Suppose we have i.i.d. $\xi_1,\dots,\xi_n\sim Bernoulli(p)$ and define $\tau=\sum_{i=1}^n\xi_i,\eta=\sum_{j=1}^{\tau}\xi_j$.
Find $\mathbb{E}\eta$.
Unlike in some of the similar problems solved here, this one involves dependent r.v.s.
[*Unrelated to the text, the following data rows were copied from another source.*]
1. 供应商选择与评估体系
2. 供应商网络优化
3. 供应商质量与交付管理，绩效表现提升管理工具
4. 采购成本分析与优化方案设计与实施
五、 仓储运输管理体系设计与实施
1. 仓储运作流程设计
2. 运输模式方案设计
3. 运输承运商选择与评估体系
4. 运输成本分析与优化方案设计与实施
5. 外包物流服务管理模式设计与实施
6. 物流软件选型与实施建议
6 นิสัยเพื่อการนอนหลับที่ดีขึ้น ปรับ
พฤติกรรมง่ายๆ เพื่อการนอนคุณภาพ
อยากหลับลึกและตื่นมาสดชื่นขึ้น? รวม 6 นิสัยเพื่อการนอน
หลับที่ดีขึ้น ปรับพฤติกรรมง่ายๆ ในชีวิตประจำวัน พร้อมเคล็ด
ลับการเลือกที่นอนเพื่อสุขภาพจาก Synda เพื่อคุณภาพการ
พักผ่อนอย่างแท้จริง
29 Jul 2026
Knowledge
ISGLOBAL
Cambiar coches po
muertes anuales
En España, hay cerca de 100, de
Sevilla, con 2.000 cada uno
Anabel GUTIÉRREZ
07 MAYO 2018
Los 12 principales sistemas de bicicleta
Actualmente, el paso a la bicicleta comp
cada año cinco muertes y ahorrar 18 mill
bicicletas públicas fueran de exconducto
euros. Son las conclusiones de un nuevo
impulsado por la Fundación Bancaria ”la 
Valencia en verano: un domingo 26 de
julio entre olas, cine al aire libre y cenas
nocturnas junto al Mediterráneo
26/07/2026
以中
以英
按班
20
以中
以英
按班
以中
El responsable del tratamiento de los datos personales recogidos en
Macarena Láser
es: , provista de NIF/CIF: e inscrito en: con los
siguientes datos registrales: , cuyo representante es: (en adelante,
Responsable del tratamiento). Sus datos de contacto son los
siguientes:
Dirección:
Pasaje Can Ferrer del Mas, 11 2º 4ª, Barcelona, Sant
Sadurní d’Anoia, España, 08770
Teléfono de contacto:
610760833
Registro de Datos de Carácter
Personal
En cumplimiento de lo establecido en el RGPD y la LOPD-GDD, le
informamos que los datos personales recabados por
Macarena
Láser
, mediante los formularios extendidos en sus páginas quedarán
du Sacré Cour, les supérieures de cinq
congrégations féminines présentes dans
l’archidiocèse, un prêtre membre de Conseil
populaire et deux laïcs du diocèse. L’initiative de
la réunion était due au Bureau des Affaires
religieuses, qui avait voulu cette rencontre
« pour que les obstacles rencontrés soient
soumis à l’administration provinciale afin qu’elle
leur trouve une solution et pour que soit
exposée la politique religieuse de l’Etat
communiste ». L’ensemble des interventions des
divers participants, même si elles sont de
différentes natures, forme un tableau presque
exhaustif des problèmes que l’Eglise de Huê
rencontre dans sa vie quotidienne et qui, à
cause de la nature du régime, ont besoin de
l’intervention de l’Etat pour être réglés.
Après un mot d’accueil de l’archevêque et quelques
I start by computing the expected value of one of the i.i.d. $\xi_i$ conditional on a fixed value of $\tau$ denoted as $k$: $\begin{align*} &\mathbb{E}(\xi_i|\tau=k)=1\cdot\mathbb{P}(\xi_i=1|\tau=k)+0=\frac{\binom{n-1}{k-1}}{\binom{n}{k}}=\frac{k}{n} \end{align*}$
I don't understand how to go from here to $\mathbb{E}(\xi_i|\tau)$. Obviously, if $\tau=k<n$, only $k$ of the variables $\xi_i$ are equal to 1. I've tried to write:
$\mathbb{E}(\xi_i|\tau)\sum_{i=1}^n\frac{i}{n}=\frac{1+n}{2}\cdot n\cdot p$ but I don't think it's right.
Is there something I am doing wrong? How to compute the expected value in question properly?